Apparatus and materials
Data from the transit of Venus
Health & Safety and Technical notes
Data from observations of the transit of Venus from observers at different latitudes on the Earth can be used to estimate the diameter of the Sun and hence the distance from Earth to Sun.
The method for using this data can be downloaded from the NASA website. This website has information about transits of Venus.
1 A modern version of finding the Sun’s distance from the Earth is to observe the transit of Venus. This observation is only for a privileged few as it has a cycle of over a century but then two transits happen in 8 years. Data is freely and publicly available from the transit that took place on 8 June 2004. The next transit of Venus will be on 5-6 June 2012. The next, after that, will not be until 2117.
2 When the Moon seems to be exactly at half Moon to an observer on the Earth, the directions from the Moon to the Sun and to the Earth must make 90º. If you know the direction of the Sun and the Moon at that instant, you have the data for a right angle triangle with a right angle at the Moon and almost 90º at the Earth. A scale diagram can be drawn to find the ratio of ES to EM.
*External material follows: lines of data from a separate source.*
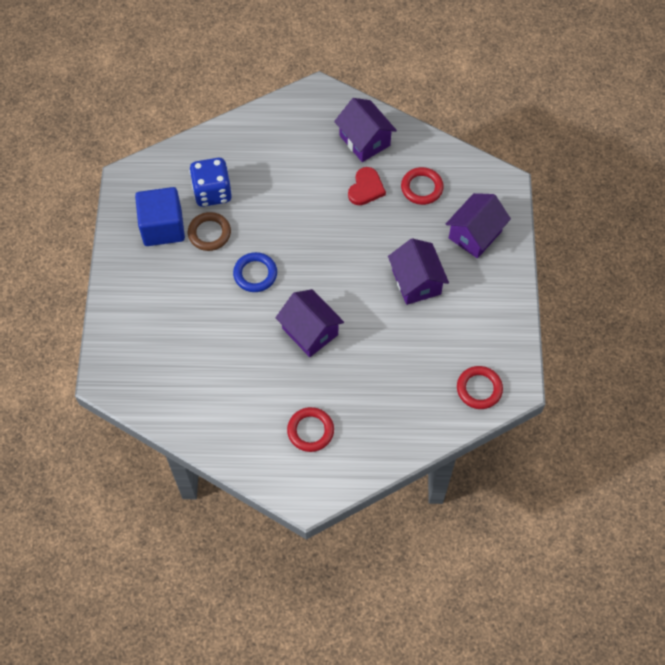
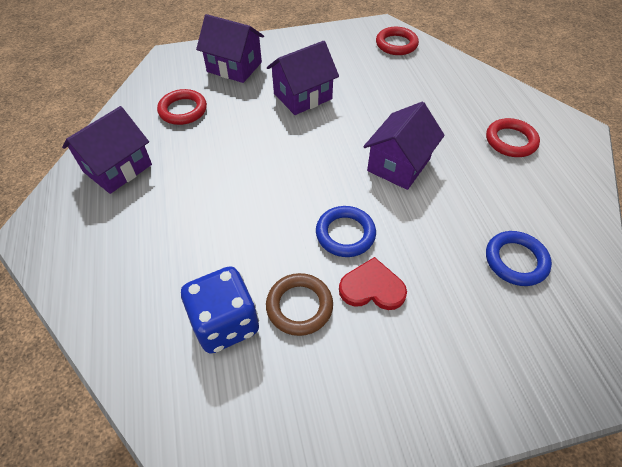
camera: 105 degrees left, 10 degrees down
(163, 227) = (307, 379): blue cube -> none
(196, 374) = (515, 261): none -> blue ring
(366, 188) = (190, 154): red heart -> red heart (372, 288)

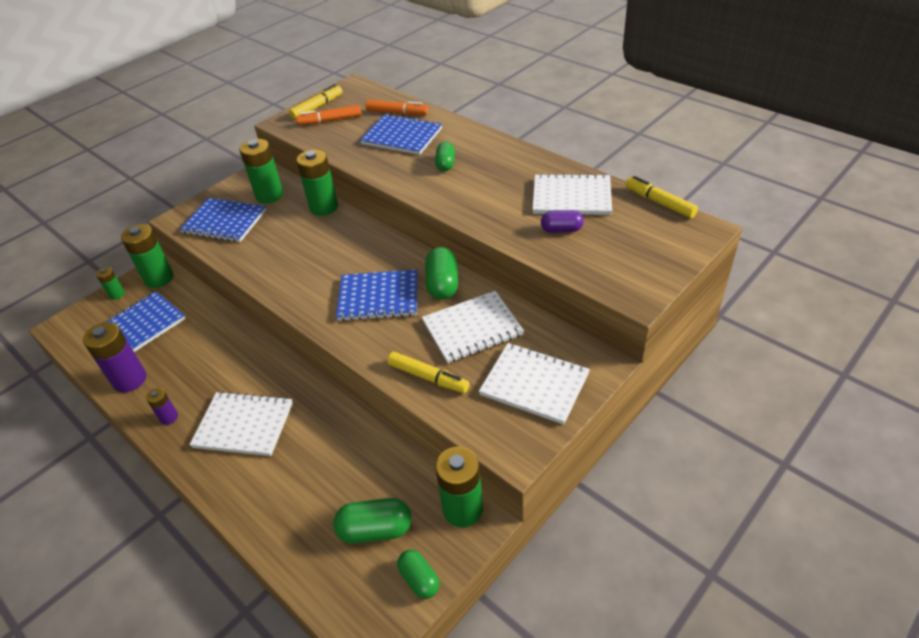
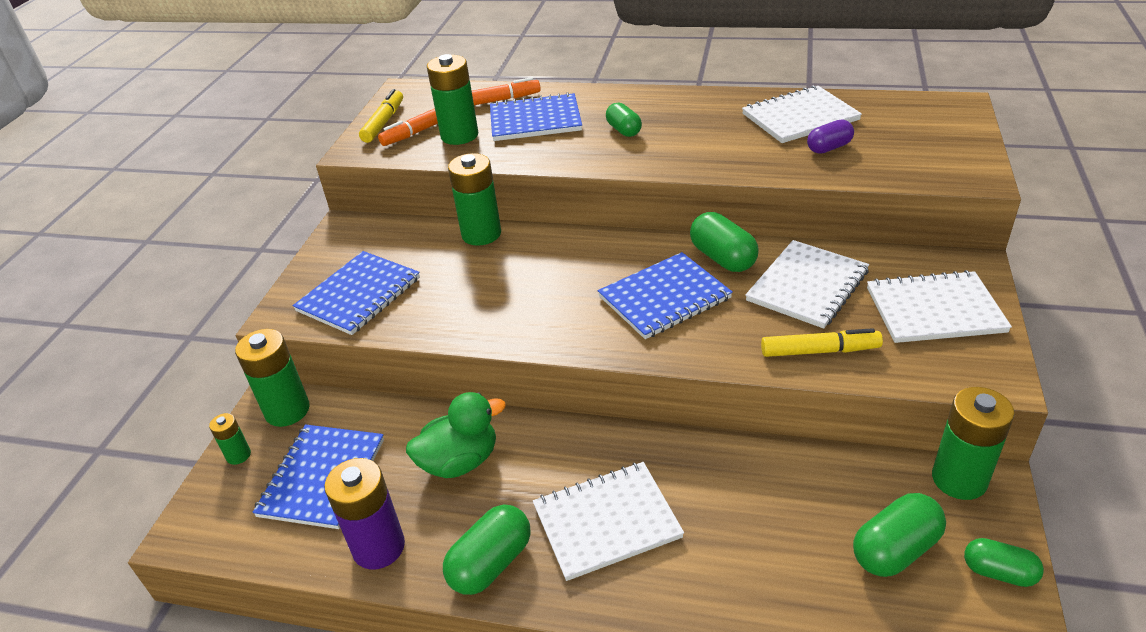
camera: 30 degrees left, 5 degrees down
(169, 417) = (491, 563): purple battery -> green capsule
(208, 350) = (460, 461): none -> green duck
(224, 222) = (359, 295): blue notebook -> blue notebook turned 45 degrees counterclockwise
(269, 195) = (390, 246): green battery -> green battery (459, 135)
(659, 202) = (890, 96): yellow marker -> none

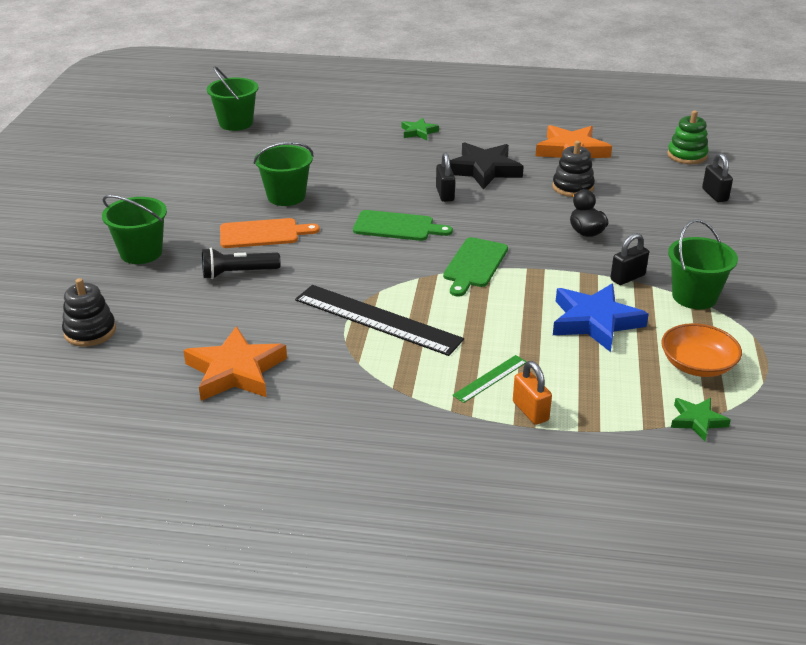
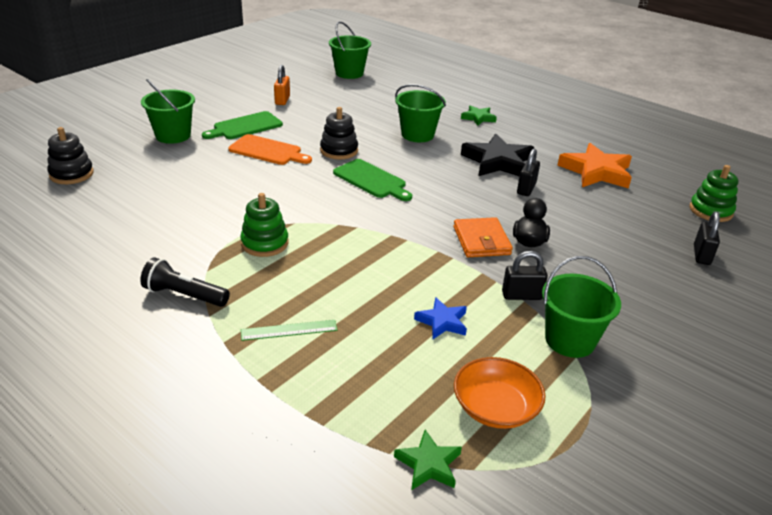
camera: 30 degrees right, 0 degrees up
(235, 371) = (117, 239): orange star -> none
(238, 273) = (214, 172): black flashlight -> black flashlight (184, 295)
(286, 196) = (318, 131): green bucket -> green bucket (417, 135)
(377, 319) = (265, 243): black ruler -> green stacking toy
(445, 194) = (441, 169): black padlock -> black padlock (526, 189)
(474, 265) = (396, 232): green cutting board -> green cutting board (245, 126)
(530, 411) = (285, 375): orange padlock -> orange padlock (282, 100)
(550, 246) = (481, 241): none -> orange wallet
(573, 187) = (561, 201): black stacking toy -> black stacking toy (339, 151)
(595, 322) = (442, 322): blue star -> blue star, size x0.53

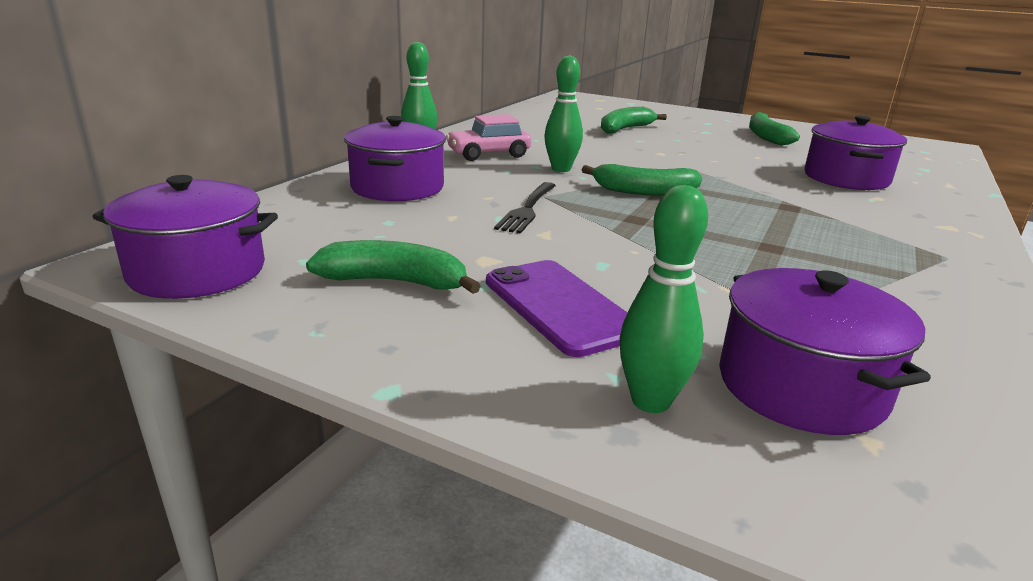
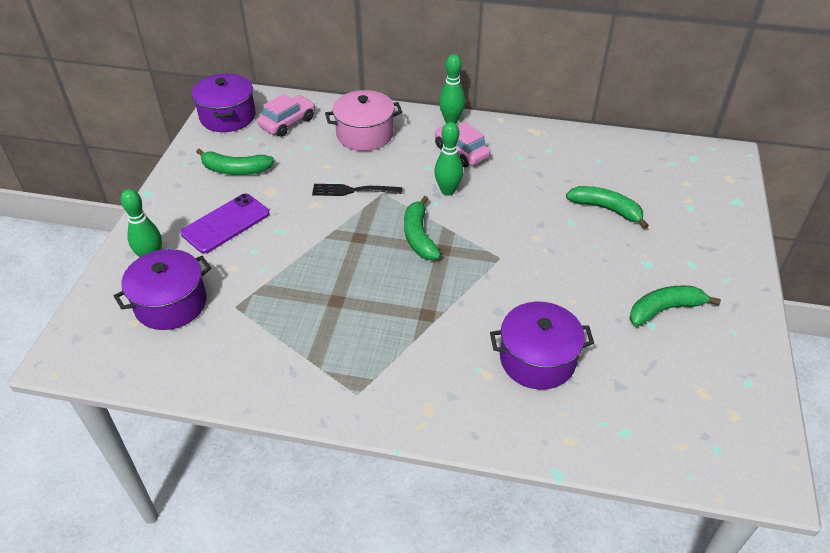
camera: 75 degrees right, 20 degrees up
(297, 226) = (288, 122): none -> pink car
(395, 282) = (235, 170): green banana -> green banana turned 105 degrees clockwise
(397, 187) = (365, 134): purple pot -> pink pot

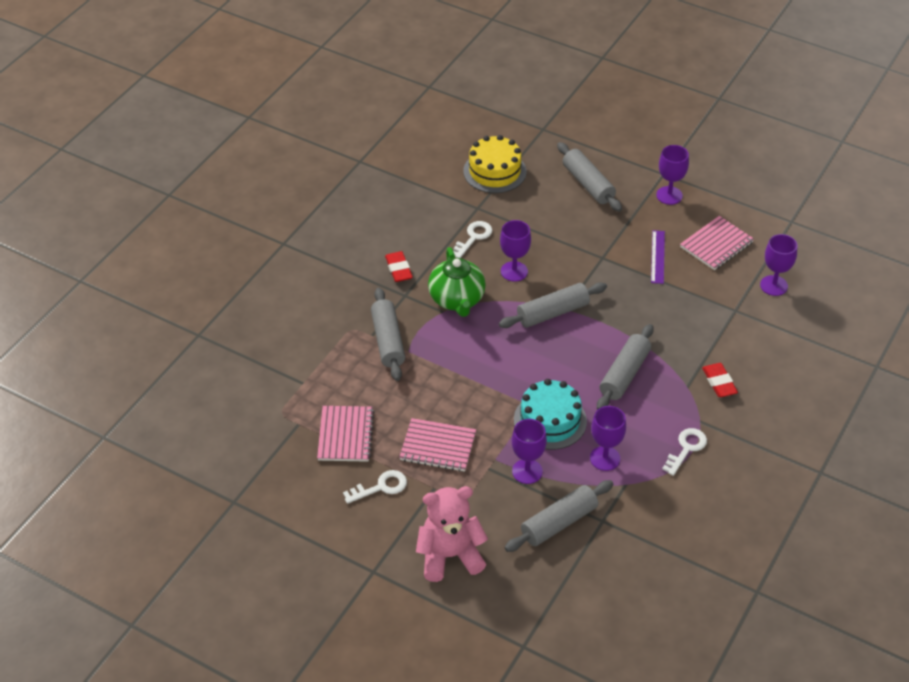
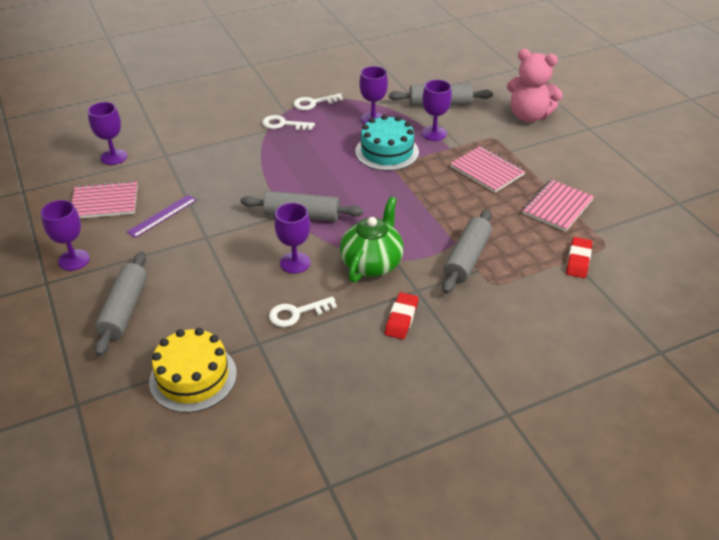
camera: 145 degrees left, 5 degrees down
(381, 487) = (551, 166): white key -> white key (283, 124)
(624, 374) = (300, 154): grey rolling pin -> none
(719, 382) = (243, 123): red eraser -> red eraser (578, 260)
It is very difficult to fix the exact instant so the Greek estimate of 87º was far from right. (It was nearer to 89.85º, so much nearer to 90º, and so the distance was wrong by a factor of 20). It yielded, by simple geometry, the result that the Sun is 20 times further away than the Moon. We now know that the ratio is about 400.These early estimates therefore assumed that the Sun was quite small, because it appeared to be so near.